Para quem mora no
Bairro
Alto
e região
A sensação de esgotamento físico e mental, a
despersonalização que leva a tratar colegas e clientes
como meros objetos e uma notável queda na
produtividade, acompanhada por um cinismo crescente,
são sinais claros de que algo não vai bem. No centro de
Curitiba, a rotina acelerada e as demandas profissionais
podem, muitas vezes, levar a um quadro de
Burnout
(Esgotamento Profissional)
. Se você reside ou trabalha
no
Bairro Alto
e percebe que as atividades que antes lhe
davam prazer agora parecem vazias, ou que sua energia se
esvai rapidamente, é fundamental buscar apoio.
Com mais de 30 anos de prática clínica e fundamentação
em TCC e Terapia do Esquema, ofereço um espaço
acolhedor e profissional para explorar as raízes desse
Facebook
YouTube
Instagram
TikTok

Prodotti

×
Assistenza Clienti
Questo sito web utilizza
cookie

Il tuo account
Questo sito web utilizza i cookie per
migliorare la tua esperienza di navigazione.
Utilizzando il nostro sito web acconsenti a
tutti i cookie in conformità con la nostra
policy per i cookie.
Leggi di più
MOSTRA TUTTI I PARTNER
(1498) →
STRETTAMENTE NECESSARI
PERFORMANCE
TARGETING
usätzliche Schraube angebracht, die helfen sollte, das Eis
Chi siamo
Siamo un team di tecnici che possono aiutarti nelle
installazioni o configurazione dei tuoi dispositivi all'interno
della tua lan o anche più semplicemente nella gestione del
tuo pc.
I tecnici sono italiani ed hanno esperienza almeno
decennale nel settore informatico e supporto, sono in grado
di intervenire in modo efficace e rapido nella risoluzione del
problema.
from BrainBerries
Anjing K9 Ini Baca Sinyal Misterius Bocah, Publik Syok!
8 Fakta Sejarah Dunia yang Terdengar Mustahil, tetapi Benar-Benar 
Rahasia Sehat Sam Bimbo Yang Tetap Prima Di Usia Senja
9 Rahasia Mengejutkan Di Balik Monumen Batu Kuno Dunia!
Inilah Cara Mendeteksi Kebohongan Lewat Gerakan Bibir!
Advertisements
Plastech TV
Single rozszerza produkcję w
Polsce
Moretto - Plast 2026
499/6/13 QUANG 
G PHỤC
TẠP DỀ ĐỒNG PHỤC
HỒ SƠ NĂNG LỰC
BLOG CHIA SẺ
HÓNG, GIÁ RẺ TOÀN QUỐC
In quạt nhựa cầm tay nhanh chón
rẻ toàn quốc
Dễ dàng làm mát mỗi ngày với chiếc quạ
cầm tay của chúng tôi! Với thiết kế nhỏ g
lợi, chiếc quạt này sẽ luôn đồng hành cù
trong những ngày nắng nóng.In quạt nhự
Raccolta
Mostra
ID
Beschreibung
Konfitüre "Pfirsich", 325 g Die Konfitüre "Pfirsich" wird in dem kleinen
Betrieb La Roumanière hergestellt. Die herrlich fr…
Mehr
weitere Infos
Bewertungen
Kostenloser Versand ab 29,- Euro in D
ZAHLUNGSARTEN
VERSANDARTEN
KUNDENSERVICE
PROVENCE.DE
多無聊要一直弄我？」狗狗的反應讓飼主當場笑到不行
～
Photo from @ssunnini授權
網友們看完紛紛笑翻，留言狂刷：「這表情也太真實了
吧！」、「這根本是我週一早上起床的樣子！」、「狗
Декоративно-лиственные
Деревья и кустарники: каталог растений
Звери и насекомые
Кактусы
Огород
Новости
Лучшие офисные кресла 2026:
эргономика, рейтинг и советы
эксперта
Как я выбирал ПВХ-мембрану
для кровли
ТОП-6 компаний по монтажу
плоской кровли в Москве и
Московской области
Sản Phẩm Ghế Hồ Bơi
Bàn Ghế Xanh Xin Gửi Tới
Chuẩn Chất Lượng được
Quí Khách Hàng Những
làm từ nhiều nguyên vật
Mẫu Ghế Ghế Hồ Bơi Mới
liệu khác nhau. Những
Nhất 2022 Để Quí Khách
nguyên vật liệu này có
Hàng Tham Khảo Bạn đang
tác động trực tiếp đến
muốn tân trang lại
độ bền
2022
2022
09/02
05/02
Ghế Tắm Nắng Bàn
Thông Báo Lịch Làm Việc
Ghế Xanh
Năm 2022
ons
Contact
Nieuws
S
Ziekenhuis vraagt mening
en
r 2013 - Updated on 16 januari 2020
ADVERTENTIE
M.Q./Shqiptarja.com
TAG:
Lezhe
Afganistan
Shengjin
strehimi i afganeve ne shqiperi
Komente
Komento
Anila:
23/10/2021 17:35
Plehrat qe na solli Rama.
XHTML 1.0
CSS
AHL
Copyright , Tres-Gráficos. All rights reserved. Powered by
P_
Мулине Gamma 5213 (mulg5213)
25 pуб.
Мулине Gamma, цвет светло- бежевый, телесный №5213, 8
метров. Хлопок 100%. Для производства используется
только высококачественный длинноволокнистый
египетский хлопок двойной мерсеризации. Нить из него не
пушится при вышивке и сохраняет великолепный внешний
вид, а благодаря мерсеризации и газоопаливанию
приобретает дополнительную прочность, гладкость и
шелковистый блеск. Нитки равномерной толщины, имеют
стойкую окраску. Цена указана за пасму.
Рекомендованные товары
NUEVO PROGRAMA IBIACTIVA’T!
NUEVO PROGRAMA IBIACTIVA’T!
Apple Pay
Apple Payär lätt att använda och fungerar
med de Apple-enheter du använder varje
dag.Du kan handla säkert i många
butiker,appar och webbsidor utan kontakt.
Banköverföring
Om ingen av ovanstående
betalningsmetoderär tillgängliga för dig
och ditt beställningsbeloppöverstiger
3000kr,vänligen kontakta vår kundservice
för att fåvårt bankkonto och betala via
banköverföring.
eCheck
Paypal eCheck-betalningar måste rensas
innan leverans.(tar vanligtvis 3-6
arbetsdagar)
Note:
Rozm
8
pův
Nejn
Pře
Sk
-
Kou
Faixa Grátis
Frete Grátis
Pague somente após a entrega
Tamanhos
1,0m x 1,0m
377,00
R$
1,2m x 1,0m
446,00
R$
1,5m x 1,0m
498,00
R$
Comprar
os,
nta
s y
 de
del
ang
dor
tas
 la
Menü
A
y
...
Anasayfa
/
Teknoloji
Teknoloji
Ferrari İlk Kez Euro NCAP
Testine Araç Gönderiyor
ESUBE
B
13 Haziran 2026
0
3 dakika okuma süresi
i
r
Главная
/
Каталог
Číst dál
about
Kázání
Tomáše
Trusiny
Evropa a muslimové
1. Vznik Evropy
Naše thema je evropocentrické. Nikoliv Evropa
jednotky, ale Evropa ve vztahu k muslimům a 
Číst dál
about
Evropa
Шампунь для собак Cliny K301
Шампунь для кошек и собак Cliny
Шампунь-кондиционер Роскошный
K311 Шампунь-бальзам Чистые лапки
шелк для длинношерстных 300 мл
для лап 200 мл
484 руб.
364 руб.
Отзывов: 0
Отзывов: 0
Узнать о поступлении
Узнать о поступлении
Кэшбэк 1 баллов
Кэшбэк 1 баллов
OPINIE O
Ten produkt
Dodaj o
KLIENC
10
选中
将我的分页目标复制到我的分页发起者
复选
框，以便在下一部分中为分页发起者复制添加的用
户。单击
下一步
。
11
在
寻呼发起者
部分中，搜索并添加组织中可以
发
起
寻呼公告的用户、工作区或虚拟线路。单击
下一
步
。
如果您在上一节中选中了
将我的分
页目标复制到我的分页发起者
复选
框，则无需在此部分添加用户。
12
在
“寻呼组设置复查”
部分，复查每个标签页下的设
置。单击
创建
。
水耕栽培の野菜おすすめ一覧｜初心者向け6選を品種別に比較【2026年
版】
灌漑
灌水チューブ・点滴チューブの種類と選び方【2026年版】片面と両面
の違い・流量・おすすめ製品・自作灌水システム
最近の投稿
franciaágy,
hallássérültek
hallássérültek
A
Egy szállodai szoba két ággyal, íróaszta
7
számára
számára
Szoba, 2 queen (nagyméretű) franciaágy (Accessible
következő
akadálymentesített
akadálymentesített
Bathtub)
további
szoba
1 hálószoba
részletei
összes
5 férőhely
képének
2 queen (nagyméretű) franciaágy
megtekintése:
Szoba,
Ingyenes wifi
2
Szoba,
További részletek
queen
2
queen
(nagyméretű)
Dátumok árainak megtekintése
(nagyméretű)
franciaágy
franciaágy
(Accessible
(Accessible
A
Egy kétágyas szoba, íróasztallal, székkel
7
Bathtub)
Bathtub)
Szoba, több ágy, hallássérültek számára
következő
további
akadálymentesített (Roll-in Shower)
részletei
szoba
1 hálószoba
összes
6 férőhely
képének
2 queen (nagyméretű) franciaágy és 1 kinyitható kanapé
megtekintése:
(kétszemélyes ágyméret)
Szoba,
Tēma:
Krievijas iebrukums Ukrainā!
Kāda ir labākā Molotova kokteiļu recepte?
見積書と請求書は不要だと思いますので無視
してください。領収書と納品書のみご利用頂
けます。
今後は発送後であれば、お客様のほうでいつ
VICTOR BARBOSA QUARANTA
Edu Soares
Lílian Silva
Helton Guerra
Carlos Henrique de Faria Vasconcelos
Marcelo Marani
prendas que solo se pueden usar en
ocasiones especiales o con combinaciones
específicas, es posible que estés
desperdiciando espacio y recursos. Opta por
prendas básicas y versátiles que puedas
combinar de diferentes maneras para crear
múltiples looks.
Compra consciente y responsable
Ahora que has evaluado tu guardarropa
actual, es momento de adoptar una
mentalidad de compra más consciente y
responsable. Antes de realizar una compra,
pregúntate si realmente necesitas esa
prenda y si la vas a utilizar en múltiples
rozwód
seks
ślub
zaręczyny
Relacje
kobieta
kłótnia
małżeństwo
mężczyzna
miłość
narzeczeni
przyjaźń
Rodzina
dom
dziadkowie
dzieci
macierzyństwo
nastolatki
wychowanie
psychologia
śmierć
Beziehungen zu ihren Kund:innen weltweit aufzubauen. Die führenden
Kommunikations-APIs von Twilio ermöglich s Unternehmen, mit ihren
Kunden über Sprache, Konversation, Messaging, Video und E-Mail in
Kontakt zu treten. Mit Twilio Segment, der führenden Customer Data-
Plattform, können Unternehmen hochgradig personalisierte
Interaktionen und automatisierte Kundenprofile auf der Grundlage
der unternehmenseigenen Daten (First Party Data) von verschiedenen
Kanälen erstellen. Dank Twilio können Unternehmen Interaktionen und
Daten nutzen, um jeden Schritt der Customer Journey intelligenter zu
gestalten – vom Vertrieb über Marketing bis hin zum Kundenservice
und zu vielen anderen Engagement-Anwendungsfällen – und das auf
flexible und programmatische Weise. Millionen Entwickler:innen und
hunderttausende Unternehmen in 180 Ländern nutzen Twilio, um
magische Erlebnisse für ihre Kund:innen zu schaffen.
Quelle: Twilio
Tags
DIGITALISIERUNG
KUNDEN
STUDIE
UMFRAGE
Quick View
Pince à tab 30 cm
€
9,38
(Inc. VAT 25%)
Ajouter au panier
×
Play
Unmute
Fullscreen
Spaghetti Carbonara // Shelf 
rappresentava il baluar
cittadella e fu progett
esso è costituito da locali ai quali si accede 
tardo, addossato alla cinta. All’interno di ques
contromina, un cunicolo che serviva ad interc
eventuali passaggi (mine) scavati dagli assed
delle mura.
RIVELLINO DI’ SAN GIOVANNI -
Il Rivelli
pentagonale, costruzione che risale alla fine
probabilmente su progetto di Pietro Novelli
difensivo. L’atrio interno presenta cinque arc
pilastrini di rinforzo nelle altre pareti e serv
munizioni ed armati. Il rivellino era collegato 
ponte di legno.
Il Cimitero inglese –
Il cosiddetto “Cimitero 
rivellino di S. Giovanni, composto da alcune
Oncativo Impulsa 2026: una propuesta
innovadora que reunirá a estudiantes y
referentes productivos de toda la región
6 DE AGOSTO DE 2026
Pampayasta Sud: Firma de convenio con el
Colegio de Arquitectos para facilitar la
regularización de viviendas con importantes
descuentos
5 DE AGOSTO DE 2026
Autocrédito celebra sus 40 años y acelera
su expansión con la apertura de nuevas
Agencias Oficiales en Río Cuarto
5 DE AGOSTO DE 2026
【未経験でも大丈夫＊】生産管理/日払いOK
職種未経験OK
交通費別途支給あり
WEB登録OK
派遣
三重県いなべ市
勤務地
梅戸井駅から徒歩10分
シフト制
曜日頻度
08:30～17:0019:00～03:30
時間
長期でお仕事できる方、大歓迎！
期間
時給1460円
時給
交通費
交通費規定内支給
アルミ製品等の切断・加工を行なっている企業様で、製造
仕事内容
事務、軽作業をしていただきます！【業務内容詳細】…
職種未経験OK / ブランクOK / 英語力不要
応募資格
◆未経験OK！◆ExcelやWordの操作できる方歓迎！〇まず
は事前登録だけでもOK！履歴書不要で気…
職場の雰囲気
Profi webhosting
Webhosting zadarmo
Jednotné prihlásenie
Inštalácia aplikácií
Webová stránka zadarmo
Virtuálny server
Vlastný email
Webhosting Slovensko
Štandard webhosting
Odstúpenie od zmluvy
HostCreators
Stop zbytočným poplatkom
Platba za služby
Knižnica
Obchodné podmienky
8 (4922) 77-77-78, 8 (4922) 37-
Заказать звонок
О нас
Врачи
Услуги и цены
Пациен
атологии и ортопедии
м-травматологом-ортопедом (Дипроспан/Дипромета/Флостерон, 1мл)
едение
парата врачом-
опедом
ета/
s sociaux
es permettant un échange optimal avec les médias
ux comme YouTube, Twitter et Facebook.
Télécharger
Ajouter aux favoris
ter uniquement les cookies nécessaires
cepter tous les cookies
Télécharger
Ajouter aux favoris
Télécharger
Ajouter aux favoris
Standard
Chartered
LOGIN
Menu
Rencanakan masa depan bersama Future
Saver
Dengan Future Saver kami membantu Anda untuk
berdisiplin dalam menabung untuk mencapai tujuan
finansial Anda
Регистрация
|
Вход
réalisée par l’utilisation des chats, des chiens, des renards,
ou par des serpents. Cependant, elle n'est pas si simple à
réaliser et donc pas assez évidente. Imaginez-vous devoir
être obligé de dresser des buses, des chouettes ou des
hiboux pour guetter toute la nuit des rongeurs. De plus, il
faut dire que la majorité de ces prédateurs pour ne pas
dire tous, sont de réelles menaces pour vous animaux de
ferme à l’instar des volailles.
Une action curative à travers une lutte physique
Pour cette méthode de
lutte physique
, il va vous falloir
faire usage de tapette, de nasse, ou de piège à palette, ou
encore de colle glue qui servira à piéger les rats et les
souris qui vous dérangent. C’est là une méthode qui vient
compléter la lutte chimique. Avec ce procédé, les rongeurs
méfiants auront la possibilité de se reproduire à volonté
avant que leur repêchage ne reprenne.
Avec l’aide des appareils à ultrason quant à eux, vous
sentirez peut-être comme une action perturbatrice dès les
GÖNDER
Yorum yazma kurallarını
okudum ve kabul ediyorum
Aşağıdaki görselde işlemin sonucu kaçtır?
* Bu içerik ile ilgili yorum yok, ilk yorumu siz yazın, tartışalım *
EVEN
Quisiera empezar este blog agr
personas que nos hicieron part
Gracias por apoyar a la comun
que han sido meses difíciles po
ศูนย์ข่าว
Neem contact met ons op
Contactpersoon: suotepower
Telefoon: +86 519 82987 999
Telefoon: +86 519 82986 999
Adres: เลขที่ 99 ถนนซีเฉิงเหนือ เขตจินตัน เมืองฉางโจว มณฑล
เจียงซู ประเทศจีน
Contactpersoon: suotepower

■ TASK BRIEF:
Which lines of the records above contain the string "action"? Copy out each of those lines in full.

■ EXPECTED ANSWER:
Une action curative à travers une lutte physique
sentirez peut-être comme une action perturbatrice dès les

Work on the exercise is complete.